On a positive note, as the pandemic reveals these disparities, many organizations are awakening to the fact that there is work to be done. I’m encouraged by what happened after we witnessed the senseless murder of George Floyd. It was a really painful time for me because that could have been me, my son, or my brother. It could have been any one of us. But the response that we witnessed wasn’t just from African Americans and liberals. It seemed to me that people of all different backgrounds and races came together to say that this is unacceptable. It gave me some hope that we can change this and become a better nation.
What opportunities do you see for Alto in the world of healthcare?
I think Alto has a great opportunity to improve people’s quality of life who need to take medications to improve their health status. Before she passed, my mother would complain about how difficult it was to get her prescription medications. The ability to simplify and improve the process for everyone will positively impact a significant population of people.
I was humbled that you asked me to be in your advisory group. I’m excited about what you’re doing, and I think it’s going to make a big difference for many people.

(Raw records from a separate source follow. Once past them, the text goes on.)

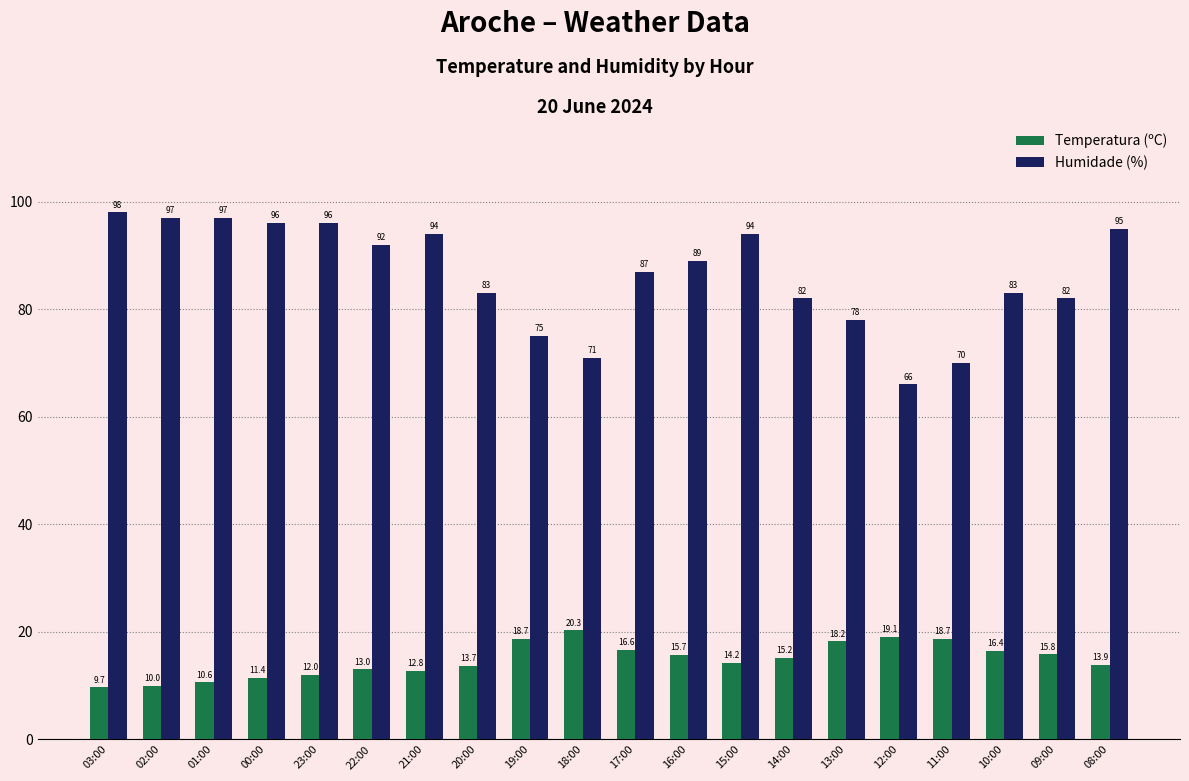

List the series in order of their peak value, lowest first.

Temperatura (ºC), Humidade (%)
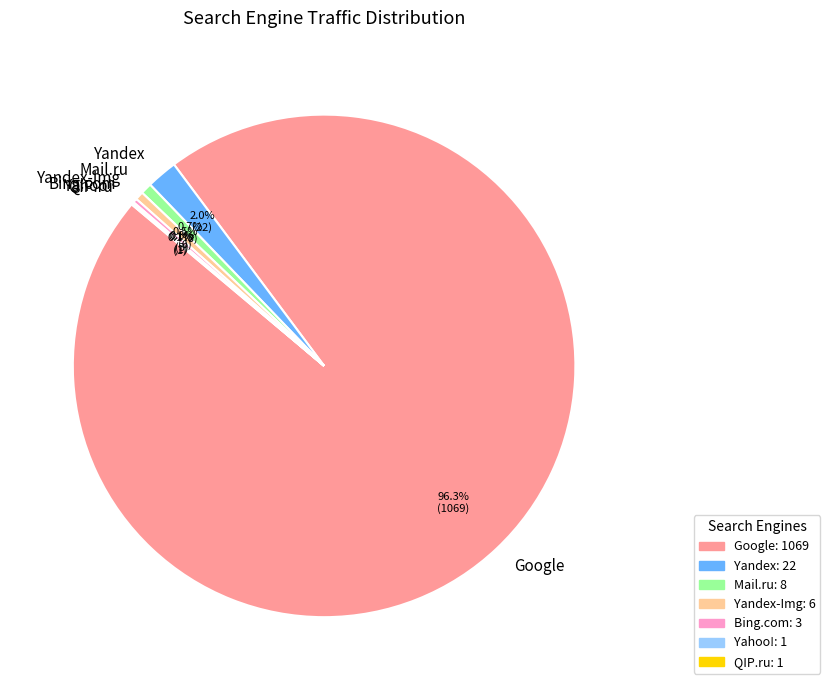

Which slice is the largest?

Google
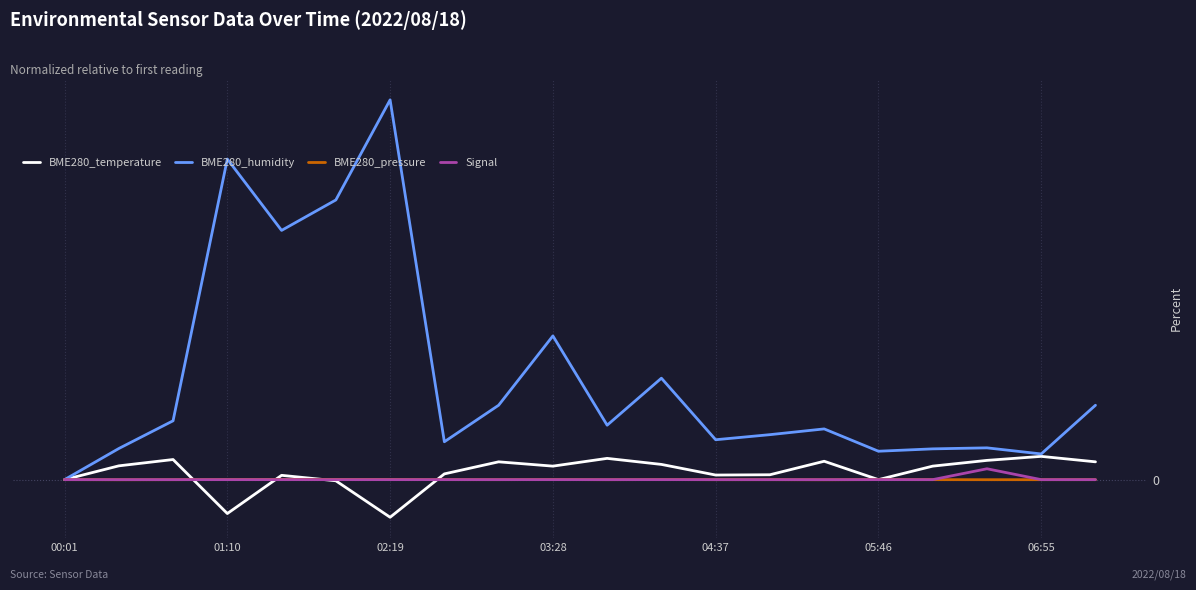

True or false: BME280_humidity and BME280_pressure intersect in this chart.

False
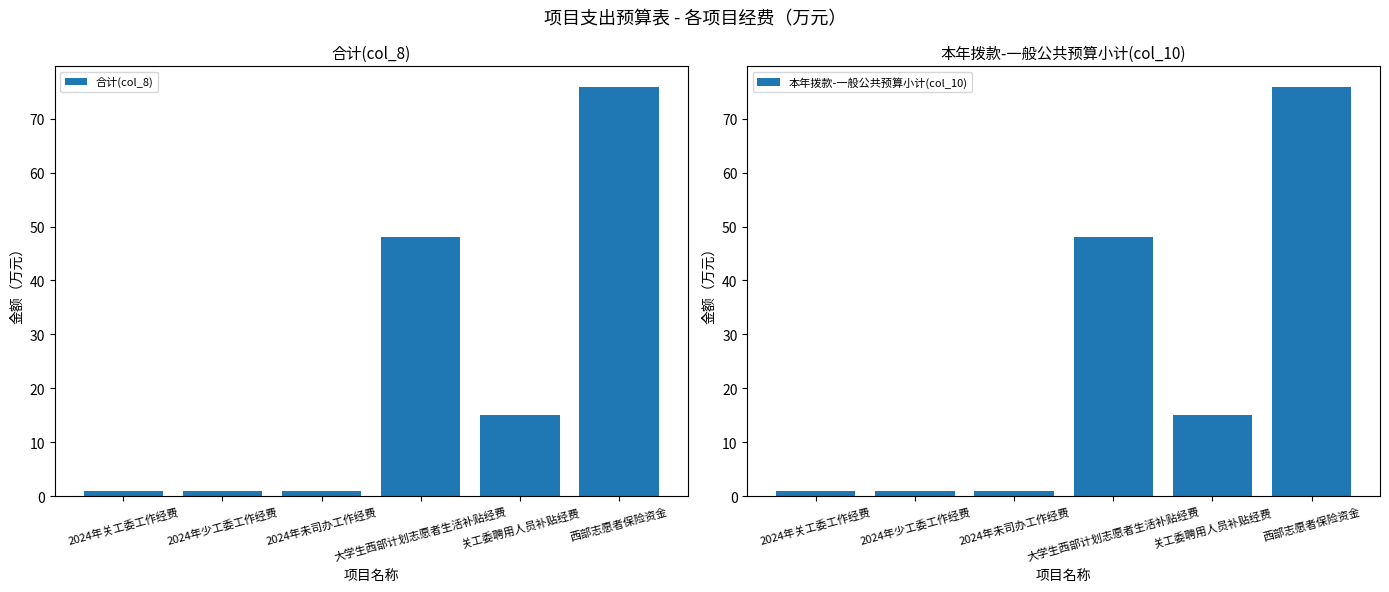

The value of 本年拨款-一般公共预算小计(col_10) at 2024年少工委工作经费 is 1.0. True or false?

True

Any final words to share with us?
As we approach the holidays, I’d like to share something I’ve told my students. The last thing you want to do is create a situation where this is the last holiday you’ll spend with some of your older relatives. Please be mindful that there is a lot of the virus out there, wherever you are in the United States. Please take steps to protect yourselves and your families. Have a wonderful holiday, but if you can, make it virtual.
Note: This interview was conducted in early December 2020.